Lenora de Barros has a very close relationship with the heritage of the Brazilian constructivist project and, particularly, with the Concrete movement in São Paulo.  There is, of course, the biographic data: she’s the daughter of Geraldo de Barros (1923-1998), one of the most important names in this movement, not only for his work as for the fact that his field of operation preserves the original utopia of the German and Russian roots of constructivism: the artistic experience had to extend itself to useful applications in people’s everyday lives. He was a painter, engraver, photographer, graphic and product designer. The artist has transformed this familiar heritage into an intellectual heritage which can be featured as an authentic elective affinity. But why do I care about this data? Because Lenora’s work is a clear demonstration that the recognition of constructivism’s contribution does not imply in the blind reproduction of its dogmas. Lenora has this contribution as a background and a reservoir of intellectual energy that, in her work, is transformed into the aesthetic problems of the present. 

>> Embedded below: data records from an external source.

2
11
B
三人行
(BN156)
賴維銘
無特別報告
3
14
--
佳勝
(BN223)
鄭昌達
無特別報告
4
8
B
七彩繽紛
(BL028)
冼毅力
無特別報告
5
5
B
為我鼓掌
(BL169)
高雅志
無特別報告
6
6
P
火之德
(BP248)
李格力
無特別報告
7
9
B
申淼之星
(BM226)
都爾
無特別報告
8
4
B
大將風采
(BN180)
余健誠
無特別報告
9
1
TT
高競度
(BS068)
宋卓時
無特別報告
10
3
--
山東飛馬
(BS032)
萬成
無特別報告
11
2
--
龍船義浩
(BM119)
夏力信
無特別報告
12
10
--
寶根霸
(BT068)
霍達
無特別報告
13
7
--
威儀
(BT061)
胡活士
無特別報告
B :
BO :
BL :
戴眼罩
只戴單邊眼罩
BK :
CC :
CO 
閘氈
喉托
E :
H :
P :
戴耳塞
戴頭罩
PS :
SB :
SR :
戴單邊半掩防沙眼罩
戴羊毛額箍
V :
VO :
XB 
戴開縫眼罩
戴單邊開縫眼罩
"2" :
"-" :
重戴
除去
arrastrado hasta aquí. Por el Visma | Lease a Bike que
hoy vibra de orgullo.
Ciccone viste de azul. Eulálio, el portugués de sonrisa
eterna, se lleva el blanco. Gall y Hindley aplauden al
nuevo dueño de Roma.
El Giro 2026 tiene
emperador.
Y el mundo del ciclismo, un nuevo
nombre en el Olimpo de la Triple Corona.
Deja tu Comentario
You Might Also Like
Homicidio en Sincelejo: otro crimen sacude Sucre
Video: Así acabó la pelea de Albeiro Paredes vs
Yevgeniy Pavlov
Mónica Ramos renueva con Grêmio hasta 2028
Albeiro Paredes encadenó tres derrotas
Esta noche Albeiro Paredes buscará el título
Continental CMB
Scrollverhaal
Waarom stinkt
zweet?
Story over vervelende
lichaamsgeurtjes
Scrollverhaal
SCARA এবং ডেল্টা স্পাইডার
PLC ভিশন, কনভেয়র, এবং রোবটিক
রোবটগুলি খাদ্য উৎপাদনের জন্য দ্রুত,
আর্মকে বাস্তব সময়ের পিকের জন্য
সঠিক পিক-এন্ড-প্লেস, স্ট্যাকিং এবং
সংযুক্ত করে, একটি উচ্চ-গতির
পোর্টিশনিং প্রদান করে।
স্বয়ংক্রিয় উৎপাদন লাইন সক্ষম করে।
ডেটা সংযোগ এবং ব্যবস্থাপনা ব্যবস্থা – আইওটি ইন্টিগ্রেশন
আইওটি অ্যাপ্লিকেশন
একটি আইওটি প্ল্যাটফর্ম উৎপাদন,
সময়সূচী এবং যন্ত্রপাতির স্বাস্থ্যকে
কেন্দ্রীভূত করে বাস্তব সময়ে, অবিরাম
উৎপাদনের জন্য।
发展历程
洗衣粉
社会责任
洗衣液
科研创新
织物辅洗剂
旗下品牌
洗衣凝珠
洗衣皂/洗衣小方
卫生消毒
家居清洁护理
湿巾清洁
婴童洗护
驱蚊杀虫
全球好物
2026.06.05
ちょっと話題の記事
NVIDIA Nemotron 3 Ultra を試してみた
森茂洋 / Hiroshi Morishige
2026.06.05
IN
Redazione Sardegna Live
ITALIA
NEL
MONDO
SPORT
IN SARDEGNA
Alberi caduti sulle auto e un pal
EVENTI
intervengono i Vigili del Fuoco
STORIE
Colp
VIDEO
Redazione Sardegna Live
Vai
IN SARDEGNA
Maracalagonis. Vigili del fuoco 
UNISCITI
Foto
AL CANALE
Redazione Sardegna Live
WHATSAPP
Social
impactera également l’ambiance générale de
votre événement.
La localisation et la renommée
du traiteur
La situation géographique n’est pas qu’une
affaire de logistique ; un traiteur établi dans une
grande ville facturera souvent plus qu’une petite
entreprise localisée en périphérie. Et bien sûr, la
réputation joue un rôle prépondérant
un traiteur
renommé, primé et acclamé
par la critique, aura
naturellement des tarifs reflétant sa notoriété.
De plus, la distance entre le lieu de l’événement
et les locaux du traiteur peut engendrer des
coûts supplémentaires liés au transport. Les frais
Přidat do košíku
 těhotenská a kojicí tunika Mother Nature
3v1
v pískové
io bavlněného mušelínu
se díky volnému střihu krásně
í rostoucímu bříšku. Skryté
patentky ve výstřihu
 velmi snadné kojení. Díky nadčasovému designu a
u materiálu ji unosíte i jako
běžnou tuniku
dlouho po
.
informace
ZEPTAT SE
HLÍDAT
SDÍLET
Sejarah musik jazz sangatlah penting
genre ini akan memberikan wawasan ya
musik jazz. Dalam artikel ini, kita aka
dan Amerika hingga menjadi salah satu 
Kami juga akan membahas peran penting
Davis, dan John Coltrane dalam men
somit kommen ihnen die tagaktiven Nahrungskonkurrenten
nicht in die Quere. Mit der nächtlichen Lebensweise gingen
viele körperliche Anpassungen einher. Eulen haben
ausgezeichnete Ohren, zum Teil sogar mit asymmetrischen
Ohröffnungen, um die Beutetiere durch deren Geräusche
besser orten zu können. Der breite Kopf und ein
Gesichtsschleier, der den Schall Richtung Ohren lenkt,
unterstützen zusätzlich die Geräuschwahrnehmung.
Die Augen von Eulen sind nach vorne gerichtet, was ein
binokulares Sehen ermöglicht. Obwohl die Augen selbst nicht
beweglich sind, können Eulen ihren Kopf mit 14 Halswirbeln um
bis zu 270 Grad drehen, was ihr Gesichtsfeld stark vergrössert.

Four stages of four different experiences are presented in sequence, in Lenora de Barros’s four videos: Tato do olho (The touch of the eye) (time: 1’00), Ela não quer ver (She doesn’t  want to see) (time: 4’04), Já vi tudo (I’ve seen it all) (time: 9’50) and Há mulheres (There are women) (time: 1’00). Tato do olho (The touch of the eye) opens the series with an irony on the cartesian view of the sensitive world that used to compare the touch to the look and got to the point of finding very close equivalencies between both senses. This point of view was eventually criticized by Merleau-Ponty in Olho e o Espírito (The eye and the spirit). Two elements are constant in the three videos, the use of the close-up and of the word poetically structured as a narrative. In Tato do olho (Touch of the eye) the intervention of words occurs exclusively in the subtitles and the close-up is kept on the face of the artist; the action is dumb, strictly punctuated by the sound of covering the eyes with one’s own hands. Poetry and image are always present in Lenora’s work. If the concision of the image and the use of the fixed camera could be attributed to a constructivist economy, she withdraws from it when she introduces a dramatic interpetation, of an ambiguous character, actually ambivalent. which introduces a strong tension in the four works. It alternates from a true drama to the most complete comic effect in, for example, Ela não quer ver (She doesn’t  want to see) and  Já vi tudo (I’ve seen it all). It culminates in Há mulheres (There are women) where the dramatic tone lowers to degree zero for a poetic reading on the female condition. The genre character that crosses all of her work in no time slides into feminist populism. On the opposite, even before this last moment of the process distributed into four parts, Ela não quer ver (She doesn’t  want to see) and Já vi tudo (I’ve seen it all)  had already shown us two extremes of the same female spirit. Through this poetic intelligence, the human condition and the female condition become blended in a productive symbiosis in the work of Lenora de Barros.